Elaine was nowhere to be seen.

“Elaine!” Marvin shouted. Maybe when the turtle rammed the glass she’d fallen over backward too. He clung to the glass and looked around, scanning the round, furry leaves of the violets, the pale orchid blossoms. “Elaine, where are you?”

Still no response. Marvin, increasingly frantic, climbed farther up the side of the aquarium for a better view. “Elaine!”

Then he saw her. She was floating on her back in the water below, perfectly still, while the turtle dove and surfaced nearby.

 
Turtle-Beetle Battle
 

S
he must have toppled over the edge when the turtle struck the glass.

“Elaine, don’t move!” Marvin cried to her. “Don’t make any noise! He doesn’t see you yet. I’m coming.”

Thank goodness she was on her back, Marvin thought, because Elaine was definitely not a swimmer. On her back, at least she could float . . . but she couldn’t do anything to save herself. And with the turtle careening through the water like that, it was only a matter of time till he saw her.

Marvin dashed around the rim of the tank, his eyes never leaving his cousin. When he reached the back of the aquarium, he cautiously climbed over the edge and started down the inside wall. He was too high up for the turtle to see him, but he had to make it all the way down the side unnoticed.
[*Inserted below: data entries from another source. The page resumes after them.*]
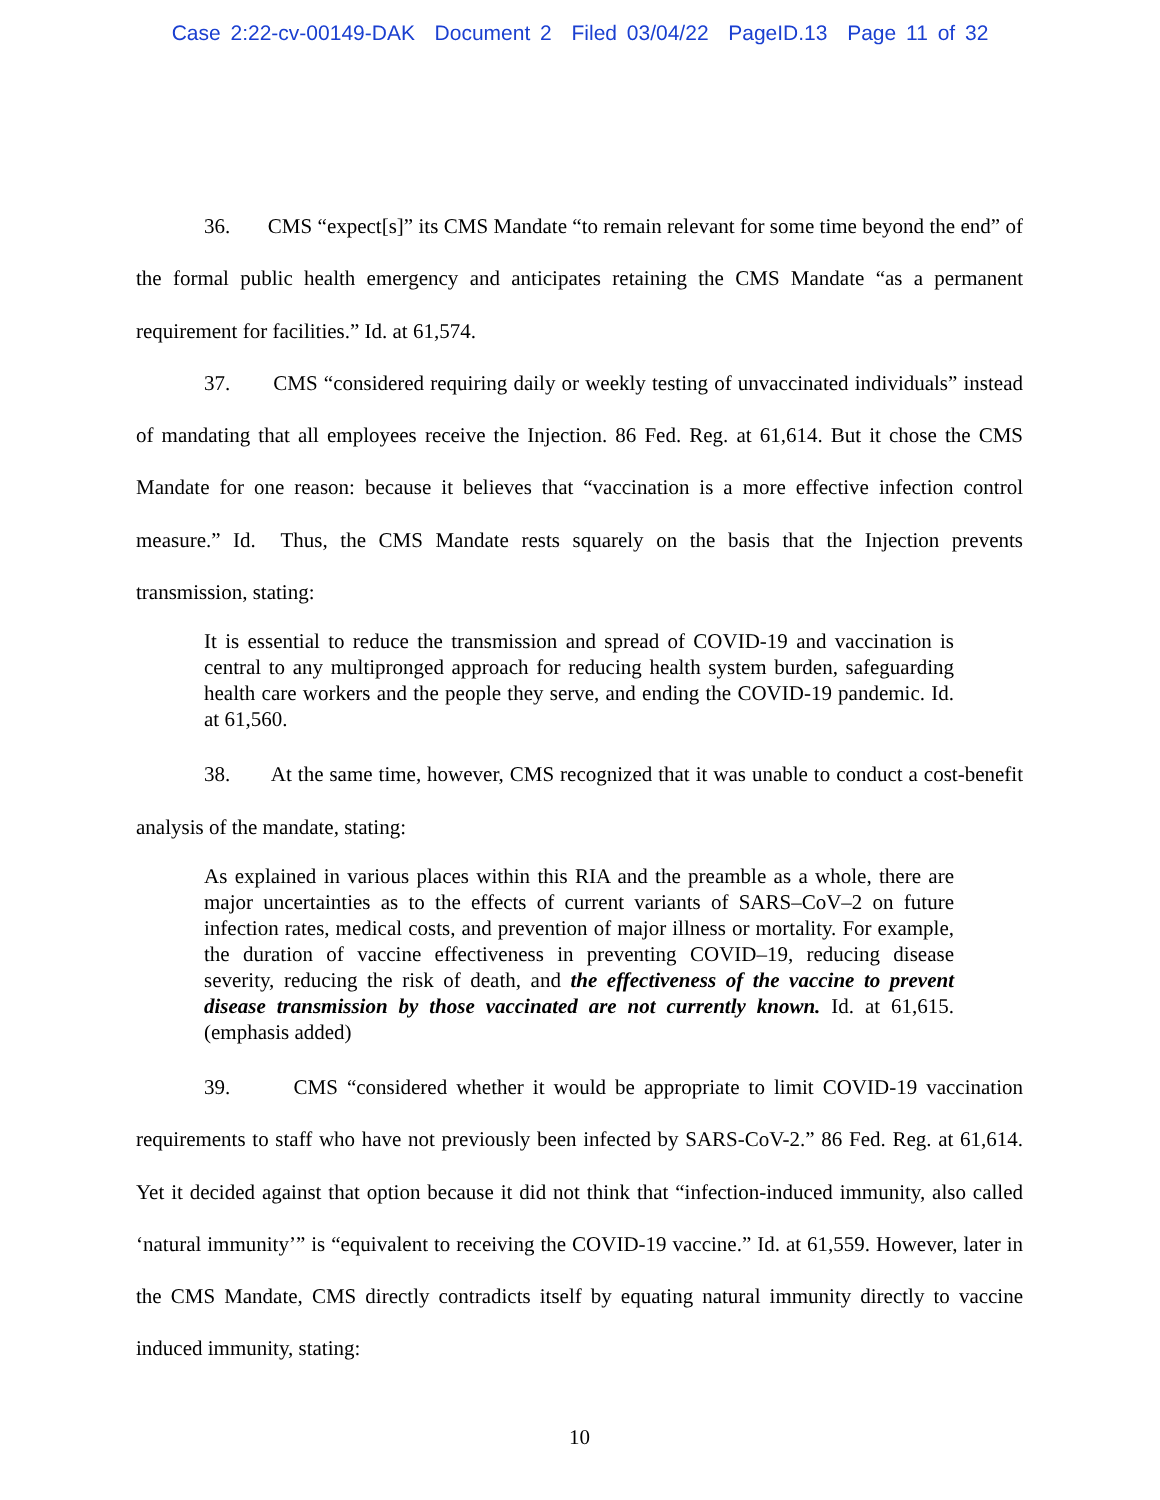Case 2:22-cv-00149-DAK Document 2 Filed 03/04/22 PageID.13 Page 11 of 32
36. CMS “expect[s]” its CMS Mandate “to remain relevant for some time beyond the end” of the formal public health emergency and anticipates retaining the CMS Mandate “as a permanent requirement for facilities.” Id. at 61,574.
37. CMS “considered requiring daily or weekly testing of unvaccinated individuals” instead of mandating that all employees receive the Injection. 86 Fed. Reg. at 61,614. But it chose the CMS Mandate for one reason: because it believes that “vaccination is a more effective infection control measure.” Id. Thus, the CMS Mandate rests squarely on the basis that the Injection prevents transmission, stating:
It is essential to reduce the transmission and spread of COVID-19 and vaccination is central to any multipronged approach for reducing health system burden, safeguarding health care workers and the people they serve, and ending the COVID-19 pandemic. Id. at 61,560.
38. At the same time, however, CMS recognized that it was unable to conduct a cost-benefit analysis of the mandate, stating:
As explained in various places within this RIA and the preamble as a whole, there are major uncertainties as to the effects of current variants of SARS–CoV–2 on future infection rates, medical costs, and prevention of major illness or mortality. For example, the duration of vaccine effectiveness in preventing COVID–19, reducing disease severity, reducing the risk of death, and the effectiveness of the vaccine to prevent disease transmission by those vaccinated are not currently known. Id. at 61,615. (emphasis added)
39. CMS “considered whether it would be appropriate to limit COVID-19 vaccination requirements to staff who have not previously been infected by SARS-CoV-2.” 86 Fed. Reg. at 61,614. Yet it decided against that option because it did not think that “infection-induced immunity, also called ‘natural immunity’” is “equivalent to receiving the COVID-19 vaccine.” Id. at 61,559. However, later in the CMS Mandate, CMS directly contradicts itself by equating natural immunity directly to vaccine induced immunity, stating:
10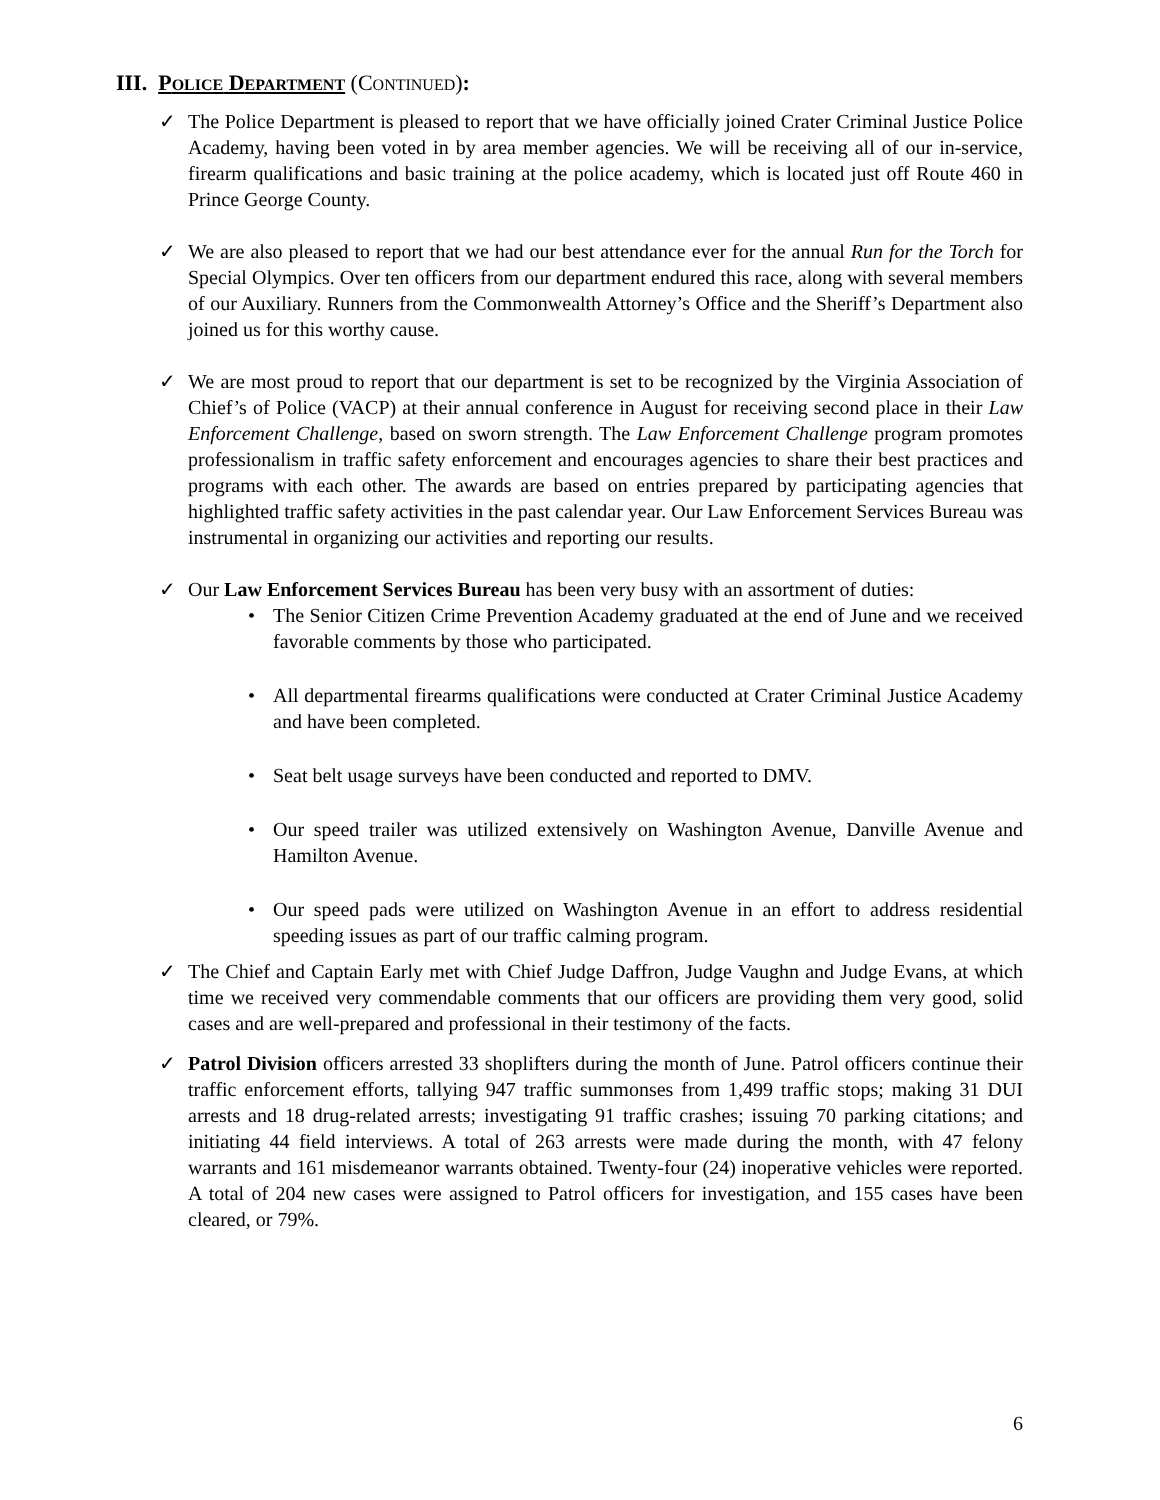III. POLICE DEPARTMENT (CONTINUED):
✓ The Police Department is pleased to report that we have officially joined Crater Criminal Justice Police Academy, having been voted in by area member agencies. We will be receiving all of our in-service, firearm qualifications and basic training at the police academy, which is located just off Route 460 in Prince George County.
✓ We are also pleased to report that we had our best attendance ever for the annual Run for the Torch for Special Olympics. Over ten officers from our department endured this race, along with several members of our Auxiliary. Runners from the Commonwealth Attorney’s Office and the Sheriff’s Department also joined us for this worthy cause.
✓ We are most proud to report that our department is set to be recognized by the Virginia Association of Chief’s of Police (VACP) at their annual conference in August for receiving second place in their Law Enforcement Challenge, based on sworn strength. The Law Enforcement Challenge program promotes professionalism in traffic safety enforcement and encourages agencies to share their best practices and programs with each other. The awards are based on entries prepared by participating agencies that highlighted traffic safety activities in the past calendar year. Our Law Enforcement Services Bureau was instrumental in organizing our activities and reporting our results.
✓ Our Law Enforcement Services Bureau has been very busy with an assortment of duties:
• The Senior Citizen Crime Prevention Academy graduated at the end of June and we received favorable comments by those who participated.
• All departmental firearms qualifications were conducted at Crater Criminal Justice Academy and have been completed.
• Seat belt usage surveys have been conducted and reported to DMV.
• Our speed trailer was utilized extensively on Washington Avenue, Danville Avenue and Hamilton Avenue.
• Our speed pads were utilized on Washington Avenue in an effort to address residential speeding issues as part of our traffic calming program.
✓ The Chief and Captain Early met with Chief Judge Daffron, Judge Vaughn and Judge Evans, at which time we received very commendable comments that our officers are providing them very good, solid cases and are well-prepared and professional in their testimony of the facts.
✓ Patrol Division officers arrested 33 shoplifters during the month of June. Patrol officers continue their traffic enforcement efforts, tallying 947 traffic summonses from 1,499 traffic stops; making 31 DUI arrests and 18 drug-related arrests; investigating 91 traffic crashes; issuing 70 parking citations; and initiating 44 field interviews. A total of 263 arrests were made during the month, with 47 felony warrants and 161 misdemeanor warrants obtained. Twenty-four (24) inoperative vehicles were reported. A total of 204 new cases were assigned to Patrol officers for investigation, and 155 cases have been cleared, or 79%.
6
Elaine was staring up at Marvin with huge frightened eyes. The turtle glided and dipped through the
water, inches away, his long glistening neck thrashing back and forth like a sea monster’s.

 

Marvin waited till the turtle was facing the front of the tank, then ran quickly down the back wall. The glass was slippery with condensation. As soon as the turtle turned toward him, Marvin froze. Elaine was drifting toward the large rock, and the turtle was now headed that way, stumpy legs churning the water.

Marvin tried to think what to do. The easiest thing would be to crawl onto the rock and pull her out when she floated close enough. But there wasn’t time. The turtle was swimming straight for her.
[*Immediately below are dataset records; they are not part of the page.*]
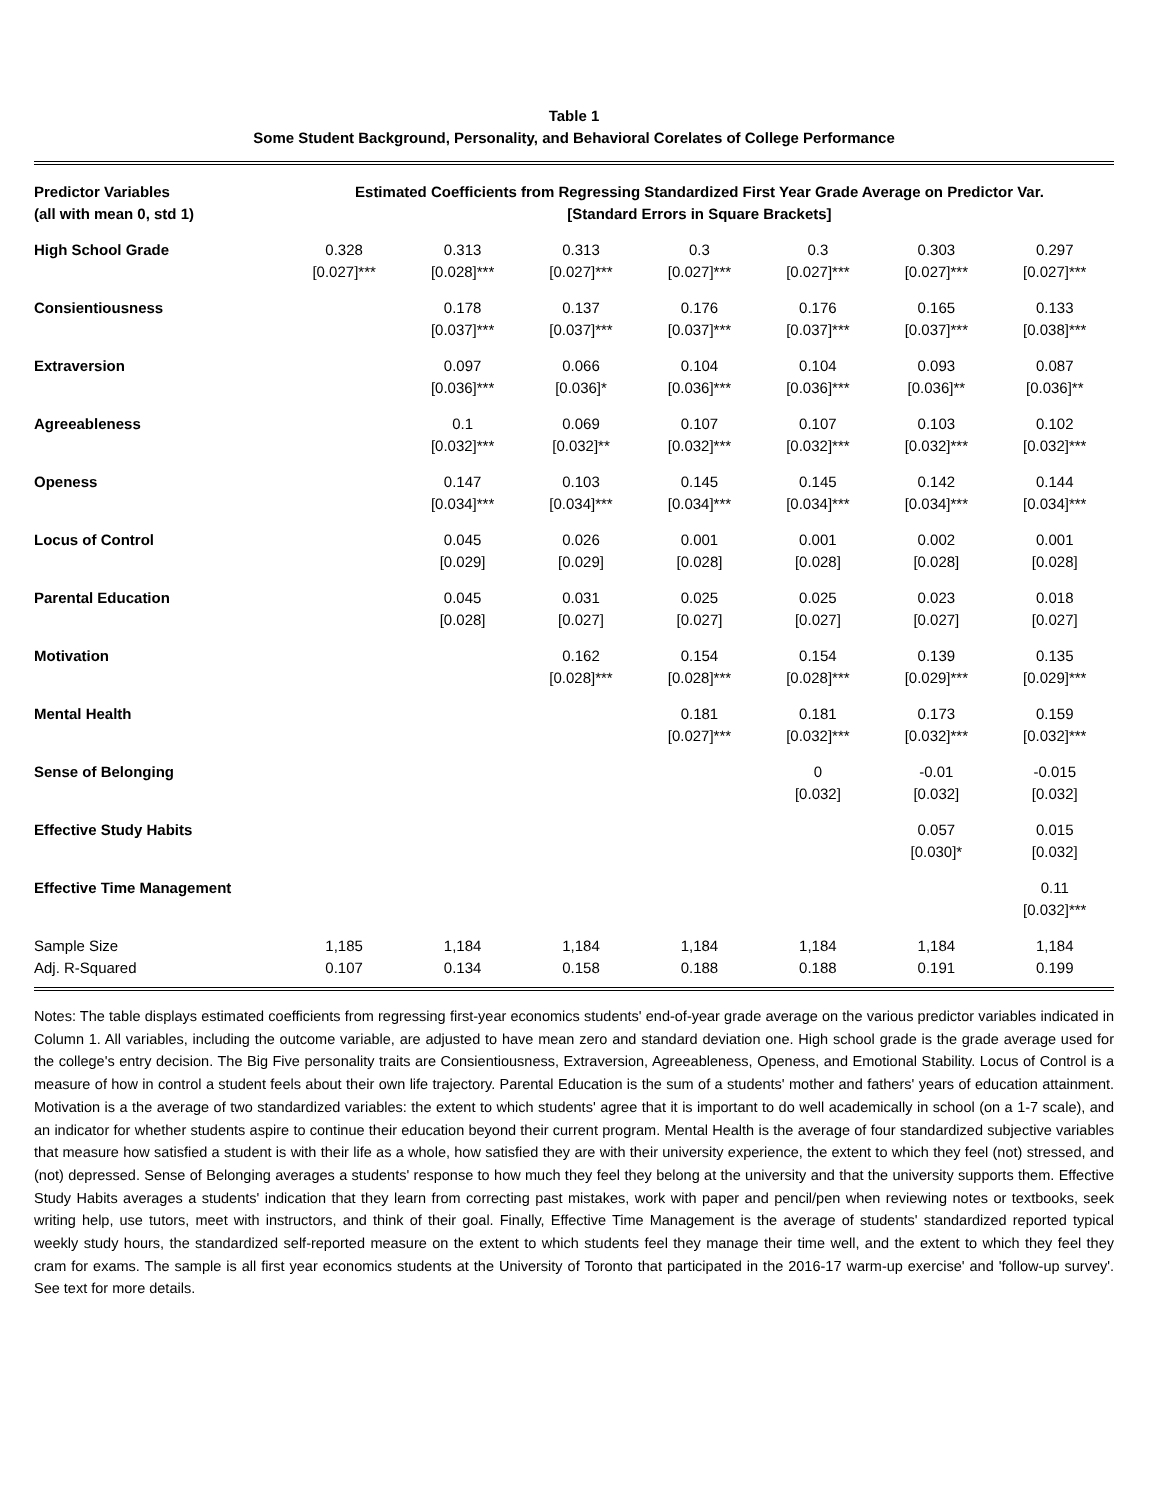Table 1
Some Student Background, Personality, and Behavioral Corelates of College Performance
| Predictor Variables (all with mean 0, std 1) | Estimated Coefficients from Regressing Standardized First Year Grade Average on Predictor Var. [Standard Errors in Square Brackets] | | | | | | |
| --- | --- | --- | --- | --- | --- | --- | --- |
| High School Grade | 0.328 [0.027]*** | 0.313 [0.028]*** | 0.313 [0.027]*** | 0.3 [0.027]*** | 0.3 [0.027]*** | 0.303 [0.027]*** | 0.297 [0.027]*** |
| Consientiousness | | 0.178 [0.037]*** | 0.137 [0.037]*** | 0.176 [0.037]*** | 0.176 [0.037]*** | 0.165 [0.037]*** | 0.133 [0.038]*** |
| Extraversion | | 0.097 [0.036]*** | 0.066 [0.036]* | 0.104 [0.036]*** | 0.104 [0.036]*** | 0.093 [0.036]** | 0.087 [0.036]** |
| Agreeableness | | 0.1 [0.032]*** | 0.069 [0.032]** | 0.107 [0.032]*** | 0.107 [0.032]*** | 0.103 [0.032]*** | 0.102 [0.032]*** |
| Openess | | 0.147 [0.034]*** | 0.103 [0.034]*** | 0.145 [0.034]*** | 0.145 [0.034]*** | 0.142 [0.034]*** | 0.144 [0.034]*** |
| Locus of Control | | 0.045 [0.029] | 0.026 [0.029] | 0.001 [0.028] | 0.001 [0.028] | 0.002 [0.028] | 0.001 [0.028] |
| Parental Education | | 0.045 [0.028] | 0.031 [0.027] | 0.025 [0.027] | 0.025 [0.027] | 0.023 [0.027] | 0.018 [0.027] |
| Motivation | | | 0.162 [0.028]*** | 0.154 [0.028]*** | 0.154 [0.028]*** | 0.139 [0.029]*** | 0.135 [0.029]*** |
| Mental Health | | | | 0.181 [0.027]*** | 0.181 [0.032]*** | 0.173 [0.032]*** | 0.159 [0.032]*** |
| Sense of Belonging | | | | | 0 [0.032] | -0.01 [0.032] | -0.015 [0.032] |
| Effective Study Habits | | | | | | 0.057 [0.030]* | 0.015 [0.032] |
| Effective Time Management | | | | | | | 0.11 [0.032]*** |
| Sample Size | 1,185 | 1,184 | 1,184 | 1,184 | 1,184 | 1,184 | 1,184 |
| Adj. R-Squared | 0.107 | 0.134 | 0.158 | 0.188 | 0.188 | 0.191 | 0.199 |
Notes: The table displays estimated coefficients from regressing first-year economics students' end-of-year grade average on the various predictor variables indicated in Column 1. All variables, including the outcome variable, are adjusted to have mean zero and standard deviation one. High school grade is the grade average used for the college's entry decision. The Big Five personality traits are Consientiousness, Extraversion, Agreeableness, Openess, and Emotional Stability. Locus of Control is a measure of how in control a student feels about their own life trajectory. Parental Education is the sum of a students' mother and fathers' years of education attainment. Motivation is a the average of two standardized variables: the extent to which students' agree that it is important to do well academically in school (on a 1-7 scale), and an indicator for whether students aspire to continue their education beyond their current program. Mental Health is the average of four standardized subjective variables that measure how satisfied a student is with their life as a whole, how satisfied they are with their university experience, the extent to which they feel (not) stressed, and (not) depressed. Sense of Belonging averages a students' response to how much they feel they belong at the university and that the university supports them. Effective Study Habits averages a students' indication that they learn from correcting past mistakes, work with paper and pencil/pen when reviewing notes or textbooks, seek writing help, use tutors, meet with instructors, and think of their goal. Finally, Effective Time Management is the average of students' standardized reported typical weekly study hours, the standardized self-reported measure on the extent to which students feel they manage their time well, and the extent to which they feel they cram for exams. The sample is all first year economics students at the University of Toronto that participated in the 2016-17 warm-up exercise' and 'follow-up survey'. See text for more details.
“Elaine,” he cried, “when I grab your leg, hold tight!”

Taking a deep breath, Marvin dove off the wall directly into the cloudy green water.

Immediately he was submerged. As soon as he opened his eyes he could see the turtle’s massive underbelly above him, his legs thrashing toward Elaine, who was caught in the propulsion, spinning wildly.

Marvin shot up toward Elaine’s black shell, reaching blindly for her leg. He sensed rather than saw the snapping jaws of the turtle just as he yanked Elaine away with him into the depths.

 

They dove, down, down, through the dark water, with Marvin zigging and zagging just out of reach of the turtle. Marvin swam as fast as he could, but minus his peanut-shell float and with one leg gripping Elaine, he
had neither the strength nor the speed that he was used to. Every time he glanced behind him, the turtle’s head loomed closer, his beady eyes fixed on the two beetles.

Finally they reached the rock. Marvin heaved Elaine over the edge of it and gasped for breath, then immediately swam away, hoping the turtle would follow him instead. They had no hope of escaping together; it would take too long to climb out of reach.